# Ballistic Question



## elkaddict11 (Jun 16, 2014)

I have a .50 T/C Encore. I'm shooting 130 grains of Pyrodex Powder Pellets and Hornady 300 grain SST. I am currently sighted in at 3" at 100yds getting 1 1/2" groups. I have been searching the internet for some kind of ballistic chart and have come up empty handed. I did find some ballistic calculators but without have a chroni to figure out my muzzle velocity, they didn't do me much good. 
I was wondering if anyone knew of a web site you could send me too or any information. It would be greatly appreciated!


----------



## DallanC (Jan 13, 2009)

You would need the height at two different distances to compute all the rest of the variables.

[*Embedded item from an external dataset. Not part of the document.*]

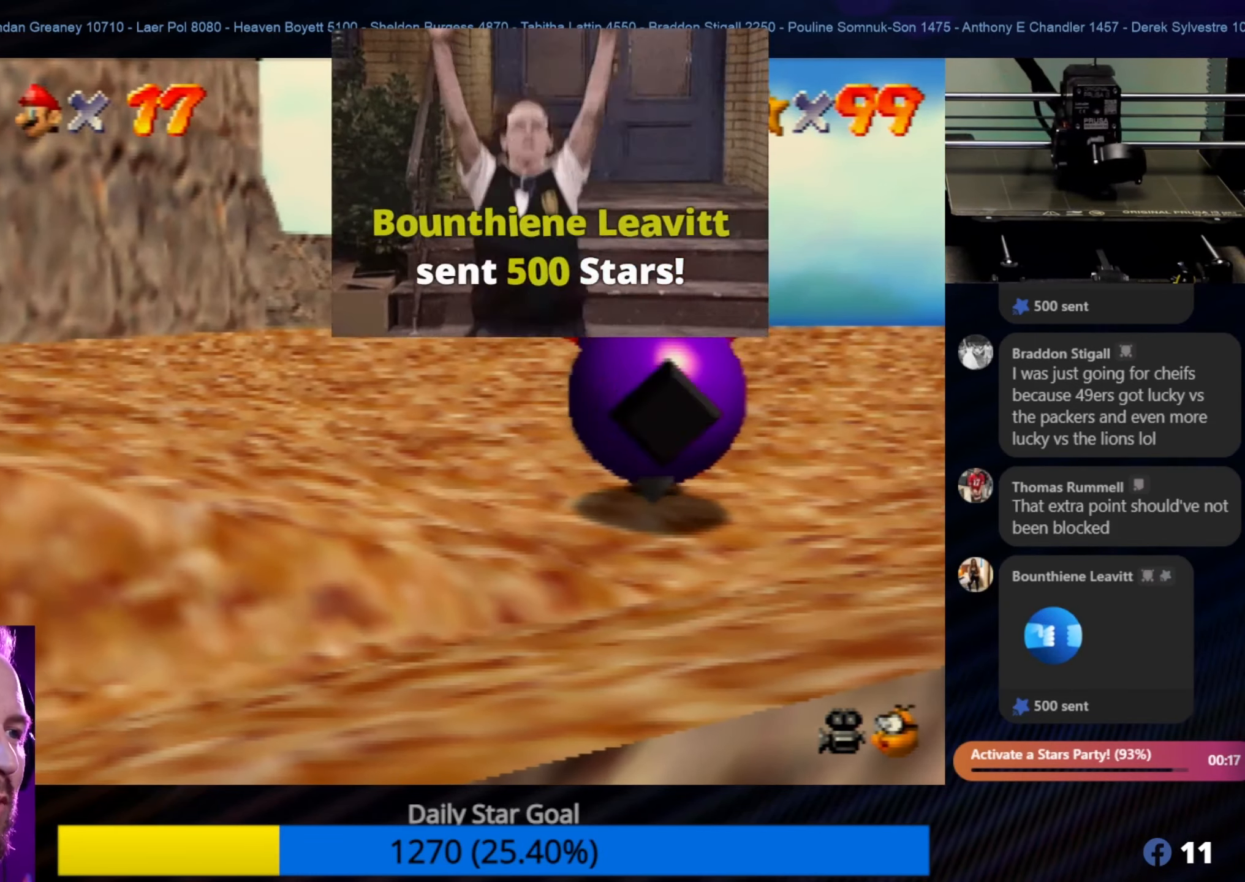
{"buttons": [], "left_stick": "center", "events": []}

I kinda know a whole lot about ballistics 


-DallanC


----------



## elkaddict11 (Jun 16, 2014)

At 25yds I am right on. Or do you need a longer distance?


----------



## massmanute (Apr 23, 2012)

elkaddict11 said:


> At 25yds I am right on. Or do you need a longer distance?


If you knew the perfect, error-free result at 25 yd it would be useful information, but as a practical matter, due to the amplification of small errors in a calculation, the 25yd result would not be very useful.


----------



## DallanC (Jan 13, 2009)

That 25 yard zero seems bogus, like massmanute said shorter distances have greater errors.

That said, the 300grn SST has a BC of .250, not knowing your barrel length and muzzle velocity, I guesstimated it at 1850fps. Assuming those variables, I came up with this, zero'd at 156 yards:










-DallanC


----------



## elkaddict11 (Jun 16, 2014)

What would be an ideal second distance? I have a 26" barrel on it if that helps at all. I'm very naive when it comes to ballistics, please excuse my stupidity.


----------



## DallanC (Jan 13, 2009)

elkaddict11 said:


> What would be an ideal second distance? I have a 26" barrel on it if that helps at all. I'm very naive when it comes to ballistics, please excuse my stupidity.


Not at all "stupid", in fact your questions are some of the better ones on this site lately :mrgreen:

Don't adjust the scope, shoot a target at 75 and maybe 125. Just as a FYI, I'm the author of a very popular PC ballistics program called PointBlank, its completely free and available at HuntingNut.com. I also wrote an "online" version for fast computations, that is what the above picture is from.

"BC" stands for ballistic coefficent and is a measurement of how well the bullet moves through the air. 1 is perfect, your SST is around .250 according to Hornady (all mfg values are suspect however). Some uber long range rifle bullets are getting near to having a BC of .6 which is remarkable. Anything over .4 is a pretty streamline bullet. Pistol bullets are just to wide and short to ever have much of a SD.

-DallanC


----------



## elkaddict11 (Jun 16, 2014)

I will have to look into that! Thank you for all the information!


----------